Investing in cryptocurrencies presents a complex landscape for investors; however, exchange-traded funds (ETFs) are emerging as a potentially simpler entry point into this volatile market. Notably, two ETFs, the Fidelity Wise Origin Bitcoin Fund (FBTC) and the CoinShares Bitcoin Mining ETF (WGMI), provide distinct pathways for exposure to Bitcoin.
The FBTC ETF tracks spot Bitcoin prices directly, making it a single-asset trust focused solely on Bitcoin (BTC). In contrast, WGMI invests in shares of various companies related to Bitcoin mining and infrastructure.
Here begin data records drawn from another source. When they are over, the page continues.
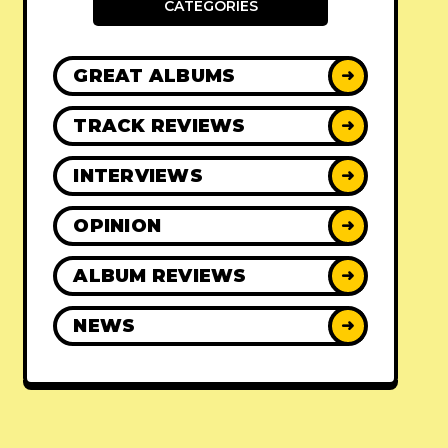
CATEGORIES
GREAT ALBUMS
➜
TRACK REVIEWS
➜
INTERVIEWS
➜
OPINION
➜
ALBUM REVIEWS
➜
NEWS
➜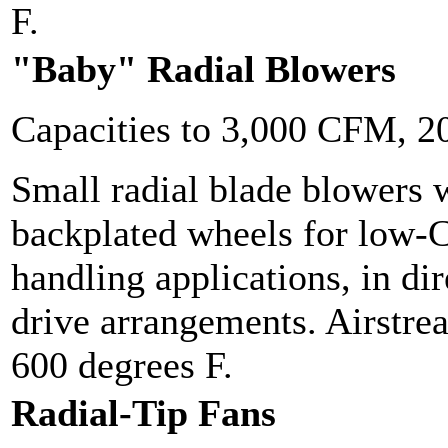
F.
"Baby" Radial Blowers
Capacities to 3,000 CFM, 
Small radial blade blowers w
backplated wheels for low-
handling applications, in dir
drive arrangements. Airstre
600 degrees F.
Radial-Tip Fans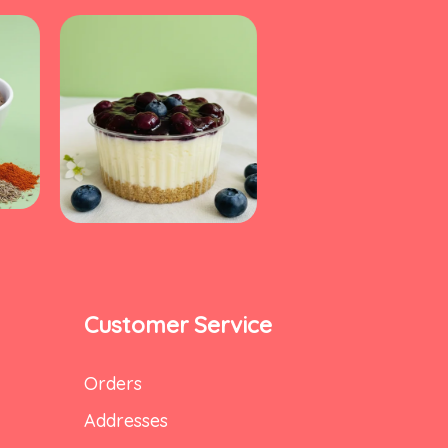
Customer Service
Orders
Addresses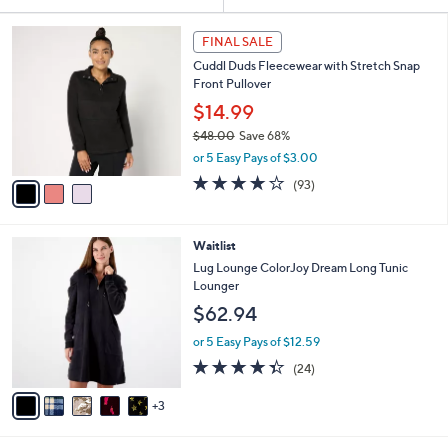
Your
or
Selections:
3
swipe
FINAL SALE
C
left
Cuddl Duds Fleecewear with Stretch Snap
o
and
Front Pullover
l
o
right
$14.99
r
on
$48.00
Save 68%
s
,
touch
or 5 Easy Pays of $3.00
A
w
v
devices
4.2
93
(93)
a
a
of
Reviews
to
s
i
5
,
review.
l
Stars
$
8
Waitlist
a
4
C
b
Lug Lounge ColorJoy Dream Long Tunic
8
o
l
Lounger
.
l
e
$62.94
0
o
0
r
or 5 Easy Pays of $12.59
s
4.3
24
(24)
A
of
Reviews
v
5
3
a
Stars
i
l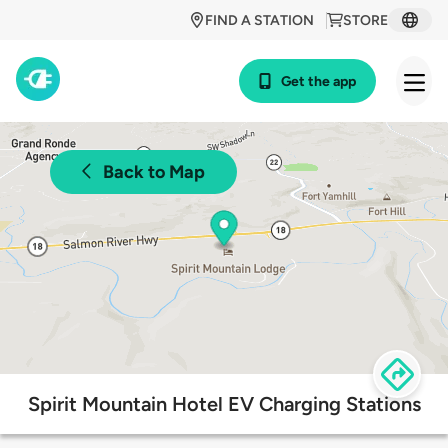
FIND A STATION
STORE
Get the app
Back to Map
Spirit Mountain Hotel EV Charging Stations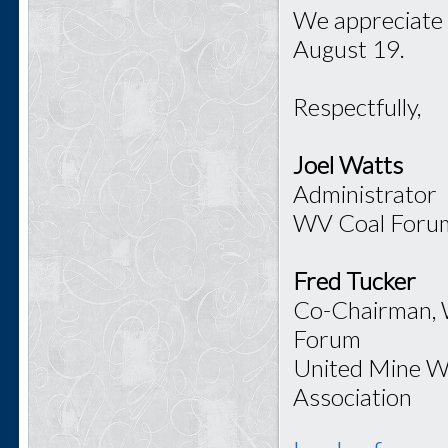
We appreciate 
August 19.
Respectfully,
Joel Watts
Administrator
WV Coal Foru
Fred Tucker
Co-Chairman,
Forum
United Mine W
Association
These varying strategies present different cost structures, performance levels, and risk profiles for investors interested in a crypto-centric portfolio.
In terms of financial metrics, FBTC has an expense ratio of 0.25%, while WGMI has a higher expense ratio of 0.75%. As of January 24, 2026, FBTC reported a one-year return of -14.53%, indicating a decline over the trailing year, whereas WGMI experienced a dramatic return of 92.48%. The assets under management for FBTC stand at a substantial $17.41 billion, significantly overshadowing WGMI’s $341.93 million.
Performance and risk evaluation further differentiates the two funds. FBTC faced a maximum drawdown of 32.64% over the past two years, compared to WGMI’s more severe drawdown of 62.79%. For investors, this translates into a growth of $1,000 into approximately $1,922 for FBTC and $2,604 for WGMI over the same period.
Currently, WGMI invests in 25 companies primarily within the technology sector, with significant holdings including IREN Ltd., Cipher Mining, and Hut 8 Corp. Since its inception nearly four years ago, WGMI’s price has appreciated approximately 87.56%. Conversely, FBTC, which has been on the market for just under two years, has seen a price increase of around 85.57%.
Despite these attractive features, investors must remain cognizant of the inherent risks in crypto-related ETFs. FBTC’s risk profile is heavily influenced by its exposure solely to Bitcoin, which is known for its price volatility. WGMI, although it holds stocks, is still susceptible to fluctuations linked to the crypto market, particularly as many of its top companies are deeply tied to cryptocurrency operations.
Neither ETF provides a beta measure, which normally assesses an investment’s volatility relative to the S&P 500. This absence is due to both funds being less than five years old, which limits the applicability of such metrics. Additionally, both ETFs do not offer dividends, making them a purely capital appreciation play.
WGMI is worth noting for its ongoing transition, as many mining companies included in the fund are diversifying into high-performance computing and AI data center operations. This shift is largely motivated by the desire to mitigate risks associated with Bitcoin mining’s environmental impact and to diversify revenue streams.
Investors looking to navigate the complexities of cryptocurrency through ETFs have viable options in FBTC and WGMI. Each provides unique benefits and risks, making it essential for potential investors to assess their individual goals and risk tolerance carefully.